Месяц все жили в Толедо, а по истечении месяца дон Диего де Карриасо с женой и отцом, Костанса со своим мужем доном Томасом и сын коррехидора, поехавший познакомиться со своей родственницей и суженой, отбыли в Бургос.
Севильянец очень разбогател, когда Костанса подарила тысячу эскудо и целый ворох драгоценностей своей, как она ее называла, «сеньоре», воспитавшей девушку у себя в доме.

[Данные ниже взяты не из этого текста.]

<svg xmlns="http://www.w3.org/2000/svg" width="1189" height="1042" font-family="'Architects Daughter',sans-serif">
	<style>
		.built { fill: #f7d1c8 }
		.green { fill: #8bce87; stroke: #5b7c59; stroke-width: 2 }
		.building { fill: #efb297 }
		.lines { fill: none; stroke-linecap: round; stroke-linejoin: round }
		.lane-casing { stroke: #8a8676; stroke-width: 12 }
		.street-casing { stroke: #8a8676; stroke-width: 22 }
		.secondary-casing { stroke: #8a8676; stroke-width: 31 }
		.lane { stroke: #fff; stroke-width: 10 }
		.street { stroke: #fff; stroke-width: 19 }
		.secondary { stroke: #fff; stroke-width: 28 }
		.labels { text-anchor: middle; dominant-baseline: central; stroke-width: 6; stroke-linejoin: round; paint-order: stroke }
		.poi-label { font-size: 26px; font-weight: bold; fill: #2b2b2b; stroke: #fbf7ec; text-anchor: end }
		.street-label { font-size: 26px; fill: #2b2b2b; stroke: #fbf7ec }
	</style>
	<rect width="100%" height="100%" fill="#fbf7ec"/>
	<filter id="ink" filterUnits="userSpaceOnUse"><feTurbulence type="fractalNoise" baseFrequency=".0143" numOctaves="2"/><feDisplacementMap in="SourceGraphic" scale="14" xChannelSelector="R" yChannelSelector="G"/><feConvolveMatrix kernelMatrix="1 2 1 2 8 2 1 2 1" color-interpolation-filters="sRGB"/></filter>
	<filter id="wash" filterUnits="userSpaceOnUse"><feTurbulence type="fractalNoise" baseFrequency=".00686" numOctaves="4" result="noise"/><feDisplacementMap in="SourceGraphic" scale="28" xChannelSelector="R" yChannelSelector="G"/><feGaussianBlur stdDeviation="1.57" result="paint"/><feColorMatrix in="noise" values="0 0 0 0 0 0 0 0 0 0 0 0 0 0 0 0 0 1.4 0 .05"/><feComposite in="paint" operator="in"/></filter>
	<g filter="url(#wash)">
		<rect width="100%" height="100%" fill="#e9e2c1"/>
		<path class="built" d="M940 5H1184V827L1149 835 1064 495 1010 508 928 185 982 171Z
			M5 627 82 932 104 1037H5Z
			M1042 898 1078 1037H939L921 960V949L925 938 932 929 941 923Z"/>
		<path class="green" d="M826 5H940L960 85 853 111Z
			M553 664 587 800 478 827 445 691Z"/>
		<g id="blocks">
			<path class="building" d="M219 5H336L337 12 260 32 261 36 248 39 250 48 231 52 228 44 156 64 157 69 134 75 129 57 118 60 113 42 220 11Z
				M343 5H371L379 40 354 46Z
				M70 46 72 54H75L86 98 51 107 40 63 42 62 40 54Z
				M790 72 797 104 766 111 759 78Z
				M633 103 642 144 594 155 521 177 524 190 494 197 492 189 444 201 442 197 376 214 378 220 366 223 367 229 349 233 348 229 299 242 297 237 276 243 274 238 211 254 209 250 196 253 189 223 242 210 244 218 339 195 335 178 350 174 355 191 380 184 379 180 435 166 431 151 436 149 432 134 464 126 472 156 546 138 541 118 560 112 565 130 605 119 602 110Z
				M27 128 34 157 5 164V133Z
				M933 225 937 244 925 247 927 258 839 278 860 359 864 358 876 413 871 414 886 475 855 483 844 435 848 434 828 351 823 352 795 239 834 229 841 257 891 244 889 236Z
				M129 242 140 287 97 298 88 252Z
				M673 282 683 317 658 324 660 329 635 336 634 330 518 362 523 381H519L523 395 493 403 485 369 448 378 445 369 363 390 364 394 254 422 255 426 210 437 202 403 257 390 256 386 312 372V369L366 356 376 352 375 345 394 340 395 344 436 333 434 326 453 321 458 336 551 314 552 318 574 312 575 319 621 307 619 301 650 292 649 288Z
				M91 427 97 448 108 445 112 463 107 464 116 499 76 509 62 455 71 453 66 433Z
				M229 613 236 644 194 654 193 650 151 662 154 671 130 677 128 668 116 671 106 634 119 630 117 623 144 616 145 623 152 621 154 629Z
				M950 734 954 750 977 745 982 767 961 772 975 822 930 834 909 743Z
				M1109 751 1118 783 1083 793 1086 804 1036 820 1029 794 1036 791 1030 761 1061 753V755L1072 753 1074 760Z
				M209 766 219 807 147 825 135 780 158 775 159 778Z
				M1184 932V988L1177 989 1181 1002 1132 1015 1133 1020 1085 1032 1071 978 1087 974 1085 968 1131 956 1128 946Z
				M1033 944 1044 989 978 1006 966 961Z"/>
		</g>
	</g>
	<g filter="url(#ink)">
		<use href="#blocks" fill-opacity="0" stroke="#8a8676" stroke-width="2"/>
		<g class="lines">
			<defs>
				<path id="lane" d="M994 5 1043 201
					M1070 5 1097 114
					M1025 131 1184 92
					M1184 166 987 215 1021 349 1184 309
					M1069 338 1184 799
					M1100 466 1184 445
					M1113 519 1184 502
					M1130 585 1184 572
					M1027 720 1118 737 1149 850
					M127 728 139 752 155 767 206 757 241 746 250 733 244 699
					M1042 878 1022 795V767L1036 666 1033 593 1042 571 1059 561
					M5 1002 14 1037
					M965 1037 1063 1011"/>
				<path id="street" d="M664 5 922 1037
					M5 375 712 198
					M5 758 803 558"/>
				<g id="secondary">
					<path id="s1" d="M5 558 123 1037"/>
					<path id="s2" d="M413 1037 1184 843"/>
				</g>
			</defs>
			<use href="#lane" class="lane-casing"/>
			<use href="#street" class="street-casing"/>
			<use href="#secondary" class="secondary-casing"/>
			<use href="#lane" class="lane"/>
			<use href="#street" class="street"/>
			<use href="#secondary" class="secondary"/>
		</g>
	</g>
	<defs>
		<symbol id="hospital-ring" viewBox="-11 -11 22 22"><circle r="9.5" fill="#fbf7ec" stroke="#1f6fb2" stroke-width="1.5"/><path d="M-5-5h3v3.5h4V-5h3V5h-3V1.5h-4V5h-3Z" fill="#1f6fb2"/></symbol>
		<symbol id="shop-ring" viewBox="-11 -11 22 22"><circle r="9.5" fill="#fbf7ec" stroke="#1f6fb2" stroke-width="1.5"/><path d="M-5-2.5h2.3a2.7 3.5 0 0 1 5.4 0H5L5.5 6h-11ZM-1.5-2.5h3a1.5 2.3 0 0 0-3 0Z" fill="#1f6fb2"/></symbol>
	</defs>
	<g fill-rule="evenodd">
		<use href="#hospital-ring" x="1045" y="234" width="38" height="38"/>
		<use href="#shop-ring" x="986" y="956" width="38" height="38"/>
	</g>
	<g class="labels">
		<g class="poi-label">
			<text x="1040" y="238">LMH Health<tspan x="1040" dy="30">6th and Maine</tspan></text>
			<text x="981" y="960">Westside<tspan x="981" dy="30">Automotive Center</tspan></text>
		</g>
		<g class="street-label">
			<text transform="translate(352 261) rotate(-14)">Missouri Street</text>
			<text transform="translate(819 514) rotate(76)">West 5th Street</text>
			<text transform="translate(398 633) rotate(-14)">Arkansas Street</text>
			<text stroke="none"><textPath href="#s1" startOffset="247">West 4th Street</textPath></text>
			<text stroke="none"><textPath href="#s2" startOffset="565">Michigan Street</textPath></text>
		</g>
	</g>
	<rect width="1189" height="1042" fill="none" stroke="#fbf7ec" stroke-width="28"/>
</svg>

Приключение с высокородной судомойкой предоставило поэтам золотого Тахо удобный случай испробовать свои перья в славословиях и восхвалениях несравненной красавицы Костансы, которая все еще благополучно здравствует в браке с примерным своим батраком, служившим в гостинице; жив также и Карриасо, имеющий уже троих сыновей, которые пошли не в отца и, не подозревая даже о существовании тунцовых промыслов, учатся теперь в Саламанке, а когда родному их батюшке случается увидать где-нибудь водовозного осла, в памяти его сейчас же воскресает тот самый осел, который был у него в Толедо, и его все время охватывает страх, что в самую для него неожиданную минуту кто-нибудь вдруг снова повторит язвительное слово:
– Отдай хвост, Астуриано. Отдай-ка хвост!
Две девицы
В пяти милях от Севильи расположен городок по названию Кастельбланко. Когда начало смеркаться, к одному из его многочисленных постоялых дворов подъехал путник на прекрасном племенном коне. При нем не было слуги, и потому, не ожидая, чтобы ему подержали стремя, он проворно спрыгнул с седла. Тотчас же прибежал хозяин (человек услужливый и расторопный), но, когда он подоспел, путник уже сидел на каменной скамье у входа и быстро расстегивал пуговицы у себя на груди; в ту же минуту руки его упали в разные стороны – было очевидно, что он теряет сознание. Хозяйка, у которой было доброе сердце, подошла к нему и, спрыснув ему лицо водою, привела его в чувство. Огорчившись тем, что его видели в таком состоянии, путник поспешно застегнулся и попросил, чтобы ему поскорее отвели комнату, в которой он мог бы расположиться и остаться, если возможно, наедине. Хозяйка ответила, что во всем доме есть только одна комната, но в ней стоят две кровати, так что в случае прибытия другого гостя придется устроить его на одной из них. В ответ на это путник сказал, что он готов заплатить за обе, независимо от приезда второго постояльца, и, вынув золотой эскудо, отдал его хозяйке под условием никому не уступать пустой кровати.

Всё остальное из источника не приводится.